ОТРЫВОК:
<<<<

Оценить статью
(Нет голосов)
 (0 голосов)
Поделиться статьей
Федор Лукьянов

Главный редактор журнала «Россия в глобальной политике», председатель Президиума Совета по внешней и оборонной политике, член РСМД

В беседе с главным редактором издания Ukraina.ru председатель президиума Совета по внешней и оборонной политике главный редактор журнала "Россия в глобальной политике" Федор Лукьянов рассказал о причинах провала европейского объединительного проекта.

— Brexit показал две вещи, которые обескуражили всех в Европе. Первая — институциональная дисфункция. Когда случилось нечто, выходящее за рамки стандартного алгоритма, выяснилось, что никто не готов к такому, плана «Б» нет. Хотя институты вроде бы мощные. Второе — степень отрыва всего европейского истеблишмента — не только британского — от собственных избирателей, от народных масс. Это проявлялось и раньше по разным поводам, но теперь просто взорвалось. Усилия британской и европейской элиты оказались напрасным. Большинство, по сути, сказало: « Мы вам не верим». Демократическое волеизъявление сработало против супердемократических, как считается, институтов. И теперь непонятно, как с этим быть.

>>>>

СОДЕРЖИМОЕ НАБОРА ДАННЫХ:
<<<<

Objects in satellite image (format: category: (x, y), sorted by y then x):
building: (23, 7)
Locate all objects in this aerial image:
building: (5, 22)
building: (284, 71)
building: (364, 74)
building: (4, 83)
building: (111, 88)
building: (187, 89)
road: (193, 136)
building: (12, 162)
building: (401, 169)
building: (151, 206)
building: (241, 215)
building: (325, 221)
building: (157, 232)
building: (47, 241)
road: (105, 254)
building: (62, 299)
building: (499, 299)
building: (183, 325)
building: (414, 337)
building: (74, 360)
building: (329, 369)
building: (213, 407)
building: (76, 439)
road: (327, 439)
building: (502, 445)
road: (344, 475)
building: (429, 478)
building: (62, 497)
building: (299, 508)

>>>>

НАБОР ЗАДАНИЙ:
**a.** Главным редактором какого журнала назван Федор Лукьянов в отрывке?
**b.** Отмасштабируйте листинг: выпишите заново все его строки вместе с запросами, а каждую координату в ответах умножьте на 2,25 и округлите до целого, половины округляя в большую сторону.
Отрывок и листинг никак не связаны друг с другом.

СПИСОК ОТВЕТОВ:
**a.** Журнала «Россия в глобальной политике».

**b.**
Objects in satellite image (format: category: (x, y), sorted by y then x):
building: (52, 16)
Locate all objects in this aerial image:
building: (11, 50)
building: (639, 160)
building: (819, 167)
building: (9, 187)
building: (250, 198)
building: (421, 200)
road: (434, 306)
building: (27, 365)
building: (902, 380)
building: (340, 464)
building: (542, 484)
building: (731, 497)
building: (353, 522)
building: (106, 542)
road: (236, 572)
building: (140, 673)
building: (1123, 673)
building: (412, 731)
building: (932, 758)
building: (167, 810)
building: (740, 830)
building: (479, 916)
building: (171, 988)
road: (736, 988)
building: (1130, 1001)
road: (774, 1069)
building: (965, 1076)
building: (140, 1118)
building: (673, 1143)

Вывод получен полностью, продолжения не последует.